Why the Courts Must Be Freed from the Political Appointment Game

 

Campaign Briefing: Decoupling Partisan Politics from Governance

2028 Presidential Campaign of Martin A. Ginsburg, RN

March 24, 2026

 

  

I. The Courts Were Built for This Moment — If We Let Them Do Their Job


There is a reason the Founders gave federal judges lifetime tenure. They understood something about human nature: that a judge who fears being removed will not judge fairly. They wanted courts that could stand up to the popular mood, to the powerful, to the very president who appointed them — and still call the law what it is.
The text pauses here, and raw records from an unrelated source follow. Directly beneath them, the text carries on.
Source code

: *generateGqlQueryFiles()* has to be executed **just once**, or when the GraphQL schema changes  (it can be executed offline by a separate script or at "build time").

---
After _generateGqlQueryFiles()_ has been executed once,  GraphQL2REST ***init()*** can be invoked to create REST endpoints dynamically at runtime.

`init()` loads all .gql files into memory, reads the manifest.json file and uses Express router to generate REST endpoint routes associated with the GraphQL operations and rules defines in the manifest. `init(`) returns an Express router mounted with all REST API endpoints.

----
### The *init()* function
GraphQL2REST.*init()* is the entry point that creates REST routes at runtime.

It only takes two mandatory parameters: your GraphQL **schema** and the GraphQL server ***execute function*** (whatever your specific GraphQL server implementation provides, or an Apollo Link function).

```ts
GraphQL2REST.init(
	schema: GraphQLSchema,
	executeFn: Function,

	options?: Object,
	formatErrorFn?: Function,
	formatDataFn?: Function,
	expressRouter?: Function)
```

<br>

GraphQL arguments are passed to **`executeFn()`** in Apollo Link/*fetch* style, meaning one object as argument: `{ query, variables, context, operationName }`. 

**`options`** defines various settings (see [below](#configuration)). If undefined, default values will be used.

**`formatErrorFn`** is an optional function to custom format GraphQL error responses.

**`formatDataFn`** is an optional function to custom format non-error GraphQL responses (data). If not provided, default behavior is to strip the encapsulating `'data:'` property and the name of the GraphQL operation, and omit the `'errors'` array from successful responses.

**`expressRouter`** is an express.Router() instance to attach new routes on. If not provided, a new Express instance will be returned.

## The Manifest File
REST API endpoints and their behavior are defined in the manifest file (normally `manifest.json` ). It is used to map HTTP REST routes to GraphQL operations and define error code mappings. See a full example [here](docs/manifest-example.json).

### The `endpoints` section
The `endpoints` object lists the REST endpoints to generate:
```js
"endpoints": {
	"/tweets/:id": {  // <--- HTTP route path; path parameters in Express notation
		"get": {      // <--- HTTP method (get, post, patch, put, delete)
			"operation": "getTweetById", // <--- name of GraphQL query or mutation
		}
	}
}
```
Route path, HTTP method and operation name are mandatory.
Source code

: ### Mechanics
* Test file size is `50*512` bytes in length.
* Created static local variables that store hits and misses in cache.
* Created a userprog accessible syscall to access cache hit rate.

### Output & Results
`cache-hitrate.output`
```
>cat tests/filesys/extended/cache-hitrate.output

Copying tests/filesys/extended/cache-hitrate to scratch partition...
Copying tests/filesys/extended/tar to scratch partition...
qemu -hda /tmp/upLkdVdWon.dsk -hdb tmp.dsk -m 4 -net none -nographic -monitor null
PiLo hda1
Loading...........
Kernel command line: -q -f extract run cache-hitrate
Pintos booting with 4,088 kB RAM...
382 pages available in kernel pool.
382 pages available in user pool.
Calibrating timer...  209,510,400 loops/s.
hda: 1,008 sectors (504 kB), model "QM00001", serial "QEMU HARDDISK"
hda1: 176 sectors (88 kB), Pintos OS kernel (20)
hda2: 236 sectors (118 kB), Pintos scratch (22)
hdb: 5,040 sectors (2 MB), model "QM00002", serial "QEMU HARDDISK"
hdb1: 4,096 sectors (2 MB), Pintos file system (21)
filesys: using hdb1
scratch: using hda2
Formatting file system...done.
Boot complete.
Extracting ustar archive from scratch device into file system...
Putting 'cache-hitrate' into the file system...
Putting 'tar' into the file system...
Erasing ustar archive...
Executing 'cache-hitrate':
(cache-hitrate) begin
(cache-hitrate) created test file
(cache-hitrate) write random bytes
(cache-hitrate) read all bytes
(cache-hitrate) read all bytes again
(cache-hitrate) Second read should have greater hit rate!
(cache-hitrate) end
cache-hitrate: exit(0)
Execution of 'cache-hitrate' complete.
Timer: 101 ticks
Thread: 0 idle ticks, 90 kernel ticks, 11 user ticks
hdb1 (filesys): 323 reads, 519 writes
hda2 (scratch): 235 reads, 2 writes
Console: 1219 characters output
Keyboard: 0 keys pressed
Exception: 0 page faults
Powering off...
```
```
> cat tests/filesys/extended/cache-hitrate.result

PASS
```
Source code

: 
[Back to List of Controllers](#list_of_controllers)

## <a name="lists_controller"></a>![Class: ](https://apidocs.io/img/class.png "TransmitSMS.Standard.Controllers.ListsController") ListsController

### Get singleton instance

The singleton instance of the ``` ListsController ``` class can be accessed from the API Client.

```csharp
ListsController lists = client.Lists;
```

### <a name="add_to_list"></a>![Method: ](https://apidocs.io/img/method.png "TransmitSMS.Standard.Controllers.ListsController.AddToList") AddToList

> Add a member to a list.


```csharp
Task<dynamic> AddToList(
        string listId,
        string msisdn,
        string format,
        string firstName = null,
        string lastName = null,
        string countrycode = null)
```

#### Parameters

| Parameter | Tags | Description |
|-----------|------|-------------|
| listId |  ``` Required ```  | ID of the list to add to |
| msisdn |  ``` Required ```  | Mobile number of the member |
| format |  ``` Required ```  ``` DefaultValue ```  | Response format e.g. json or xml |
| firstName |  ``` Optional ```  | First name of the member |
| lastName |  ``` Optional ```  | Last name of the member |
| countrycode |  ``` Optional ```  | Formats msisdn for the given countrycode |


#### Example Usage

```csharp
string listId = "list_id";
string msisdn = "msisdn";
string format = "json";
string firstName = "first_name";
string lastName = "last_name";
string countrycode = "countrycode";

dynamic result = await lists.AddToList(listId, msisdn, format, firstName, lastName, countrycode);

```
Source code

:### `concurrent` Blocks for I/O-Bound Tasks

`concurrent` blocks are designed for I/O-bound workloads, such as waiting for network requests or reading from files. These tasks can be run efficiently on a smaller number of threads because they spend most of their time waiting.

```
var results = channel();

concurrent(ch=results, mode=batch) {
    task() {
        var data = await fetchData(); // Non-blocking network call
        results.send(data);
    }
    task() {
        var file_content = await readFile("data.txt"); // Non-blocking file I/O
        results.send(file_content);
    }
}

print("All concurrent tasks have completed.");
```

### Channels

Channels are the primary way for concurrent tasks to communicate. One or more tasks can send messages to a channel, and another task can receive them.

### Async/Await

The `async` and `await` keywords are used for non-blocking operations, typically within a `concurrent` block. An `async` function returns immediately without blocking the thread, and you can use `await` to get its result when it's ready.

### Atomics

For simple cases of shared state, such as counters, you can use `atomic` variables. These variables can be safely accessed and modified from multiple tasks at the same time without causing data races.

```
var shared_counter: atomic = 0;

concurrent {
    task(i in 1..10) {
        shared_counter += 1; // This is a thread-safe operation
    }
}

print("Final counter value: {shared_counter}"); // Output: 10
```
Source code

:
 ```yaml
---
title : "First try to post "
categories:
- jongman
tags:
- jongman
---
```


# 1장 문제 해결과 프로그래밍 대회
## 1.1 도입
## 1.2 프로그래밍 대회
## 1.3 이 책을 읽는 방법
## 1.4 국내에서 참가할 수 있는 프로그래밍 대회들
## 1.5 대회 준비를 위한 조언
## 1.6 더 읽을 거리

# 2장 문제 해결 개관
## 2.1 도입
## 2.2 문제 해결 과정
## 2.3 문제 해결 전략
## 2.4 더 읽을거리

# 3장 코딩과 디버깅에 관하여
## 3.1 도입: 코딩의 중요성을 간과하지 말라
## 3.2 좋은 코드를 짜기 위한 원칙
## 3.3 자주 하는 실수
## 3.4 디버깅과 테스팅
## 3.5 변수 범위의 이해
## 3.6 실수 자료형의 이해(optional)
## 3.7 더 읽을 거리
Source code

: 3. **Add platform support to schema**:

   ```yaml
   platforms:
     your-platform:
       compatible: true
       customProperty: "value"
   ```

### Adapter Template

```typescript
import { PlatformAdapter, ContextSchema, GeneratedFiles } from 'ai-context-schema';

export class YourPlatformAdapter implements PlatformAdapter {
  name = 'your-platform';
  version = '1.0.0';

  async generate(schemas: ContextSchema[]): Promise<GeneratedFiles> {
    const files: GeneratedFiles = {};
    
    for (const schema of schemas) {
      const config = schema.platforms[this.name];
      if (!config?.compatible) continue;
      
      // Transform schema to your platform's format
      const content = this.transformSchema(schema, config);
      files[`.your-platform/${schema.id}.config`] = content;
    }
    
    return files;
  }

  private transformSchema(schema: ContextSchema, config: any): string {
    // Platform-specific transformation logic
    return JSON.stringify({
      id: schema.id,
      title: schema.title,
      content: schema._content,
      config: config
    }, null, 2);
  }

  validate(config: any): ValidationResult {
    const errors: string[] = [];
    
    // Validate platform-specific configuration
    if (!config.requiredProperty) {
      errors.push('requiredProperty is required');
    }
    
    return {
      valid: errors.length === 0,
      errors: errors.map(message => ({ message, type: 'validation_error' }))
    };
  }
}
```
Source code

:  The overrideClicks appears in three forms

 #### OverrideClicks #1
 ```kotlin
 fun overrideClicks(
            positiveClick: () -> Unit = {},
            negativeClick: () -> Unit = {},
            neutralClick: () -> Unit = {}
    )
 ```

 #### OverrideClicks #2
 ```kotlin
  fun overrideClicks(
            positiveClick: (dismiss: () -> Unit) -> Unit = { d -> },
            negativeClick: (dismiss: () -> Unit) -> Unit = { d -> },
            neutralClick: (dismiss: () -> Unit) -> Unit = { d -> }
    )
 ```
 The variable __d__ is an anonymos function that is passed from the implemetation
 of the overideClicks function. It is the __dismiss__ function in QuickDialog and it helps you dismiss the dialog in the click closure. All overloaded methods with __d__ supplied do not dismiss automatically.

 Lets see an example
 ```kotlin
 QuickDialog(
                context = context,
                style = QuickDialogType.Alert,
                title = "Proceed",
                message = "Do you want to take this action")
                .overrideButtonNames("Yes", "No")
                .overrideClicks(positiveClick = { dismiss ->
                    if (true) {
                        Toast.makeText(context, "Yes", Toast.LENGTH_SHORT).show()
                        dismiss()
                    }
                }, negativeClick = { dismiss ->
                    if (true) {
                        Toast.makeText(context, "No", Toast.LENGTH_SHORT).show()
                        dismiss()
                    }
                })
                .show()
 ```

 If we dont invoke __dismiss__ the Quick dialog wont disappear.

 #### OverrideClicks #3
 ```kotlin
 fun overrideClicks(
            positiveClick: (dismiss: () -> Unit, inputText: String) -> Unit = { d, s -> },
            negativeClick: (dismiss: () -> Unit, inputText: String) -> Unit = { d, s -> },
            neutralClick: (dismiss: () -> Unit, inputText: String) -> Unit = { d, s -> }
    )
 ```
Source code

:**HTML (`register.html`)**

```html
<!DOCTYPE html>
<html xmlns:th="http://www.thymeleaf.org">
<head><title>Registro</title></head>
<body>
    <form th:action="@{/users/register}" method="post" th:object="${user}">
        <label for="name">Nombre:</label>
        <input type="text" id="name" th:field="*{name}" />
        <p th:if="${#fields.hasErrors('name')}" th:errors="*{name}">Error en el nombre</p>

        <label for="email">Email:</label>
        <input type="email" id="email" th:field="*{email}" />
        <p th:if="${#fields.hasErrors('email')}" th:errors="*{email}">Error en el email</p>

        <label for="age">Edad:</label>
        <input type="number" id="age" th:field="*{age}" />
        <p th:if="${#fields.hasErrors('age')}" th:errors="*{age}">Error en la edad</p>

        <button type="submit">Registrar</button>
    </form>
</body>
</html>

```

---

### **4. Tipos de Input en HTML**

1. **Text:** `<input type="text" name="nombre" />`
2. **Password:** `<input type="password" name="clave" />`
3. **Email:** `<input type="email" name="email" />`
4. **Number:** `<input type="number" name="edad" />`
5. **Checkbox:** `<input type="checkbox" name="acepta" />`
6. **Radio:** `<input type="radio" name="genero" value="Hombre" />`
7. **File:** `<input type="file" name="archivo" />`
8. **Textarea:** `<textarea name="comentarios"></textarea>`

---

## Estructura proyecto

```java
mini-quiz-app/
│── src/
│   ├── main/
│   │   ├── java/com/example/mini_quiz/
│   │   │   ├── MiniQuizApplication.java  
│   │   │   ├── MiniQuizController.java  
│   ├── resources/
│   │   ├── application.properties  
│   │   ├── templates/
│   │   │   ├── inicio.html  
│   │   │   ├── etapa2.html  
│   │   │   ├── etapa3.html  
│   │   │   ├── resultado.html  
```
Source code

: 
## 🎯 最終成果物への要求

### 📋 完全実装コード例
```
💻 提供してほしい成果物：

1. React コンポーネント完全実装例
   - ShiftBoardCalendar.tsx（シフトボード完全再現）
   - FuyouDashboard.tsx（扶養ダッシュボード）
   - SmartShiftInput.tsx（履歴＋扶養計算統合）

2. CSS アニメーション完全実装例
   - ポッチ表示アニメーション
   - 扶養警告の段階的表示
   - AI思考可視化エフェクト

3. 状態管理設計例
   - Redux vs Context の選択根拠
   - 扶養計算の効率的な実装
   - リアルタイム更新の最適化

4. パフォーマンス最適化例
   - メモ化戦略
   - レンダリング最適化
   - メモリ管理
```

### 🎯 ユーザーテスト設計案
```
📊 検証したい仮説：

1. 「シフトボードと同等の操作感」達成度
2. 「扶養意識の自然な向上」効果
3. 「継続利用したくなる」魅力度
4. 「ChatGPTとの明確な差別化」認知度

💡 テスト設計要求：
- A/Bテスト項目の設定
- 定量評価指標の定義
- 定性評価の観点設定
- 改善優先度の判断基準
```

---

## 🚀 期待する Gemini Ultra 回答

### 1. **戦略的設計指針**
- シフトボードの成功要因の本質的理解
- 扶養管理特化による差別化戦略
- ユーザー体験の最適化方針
That vision is in serious trouble.


Not because the judges we have are bad people. But because the process that puts them there has become so thoroughly political that the public no longer trusts the outcomes — no matter who wins. And when people lose faith in the courts, they lose one of the last structures standing between them and the raw exercise of power.


II. What Happened to Judicial Nominations


The rot didn't start yesterday. It has been building for decades, through administrations of both parties.


Presidents began selecting nominees not for their mastery of constitutional law, but for ideological reliability. The question stopped being: Is this person a fair and rigorous jurist? It became: How will this person rule on the issues we care about? Litmus tests replaced legal credentials. Predictability replaced independence.


The Senate made it worse. Confirmation hearings became spectacles — not genuine inquiries into a nominee's qualifications, but political auditions for the senators themselves. Real examination of judicial philosophy gave way to gotcha questions and prepared non-answers. Nominees learned to say nothing. Senators learned to grandstand. The republic lost.


III. The Reforms This Administration Will Pursue


First, we will establish an independent, nonpartisan vetting panel — constitutional scholars, retired judges, and legal professionals from across the ideological spectrum — to evaluate nominees before they are submitted to the Senate. Their findings will be public. This is not a gatekeeping body. It is a transparency mechanism. The president retains the nominating authority. The people gain the information they need to hold that authority accountable.


Second, this administration will apply no ideological litmus tests to prospective nominees. None. We are looking for constitutionalists — people who understand that their job is to interpret the law, not to deliver results for the team that appointed them.


Third, we will advocate for structural reforms that are long overdue: staggered eighteen-year terms for Supreme Court justices, mandatory recusal rules for genuine conflicts of interest, and full financial disclosure throughout a justice's tenure. These are not radical ideas. They are the architecture of accountability that the current system conspicuously lacks.


IV. The Long View


A court the public trusts is not a luxury. It is a load-bearing wall of the republic.


When people believe the courts are fair, they accept rulings they disagree with. They work through the political process to change laws they oppose. They stay in the system. When they believe the courts are rigged, they stop trusting the system entirely — and that is when democracies begin to fail.


I spent a career in nursing where the standard was simple: the patient's outcome is the measure. Not the doctor's reputation. Not the hospital's ranking. The outcome. We need that same standard applied to the judiciary. Not the party affiliation of the appointing president. Not the ideological score assigned by advocacy groups. Whether the law was applied honestly, to the facts, in the case before the court.


This campaign is committed to handing the next generation a judiciary they can believe in. Not because every ruling will be popular — they won't be. But because every ruling will be the product of honest legal reasoning by people who owe their allegiance to the Constitution and to no one else.


That is the bench this country was promised. That is the bench we will restore.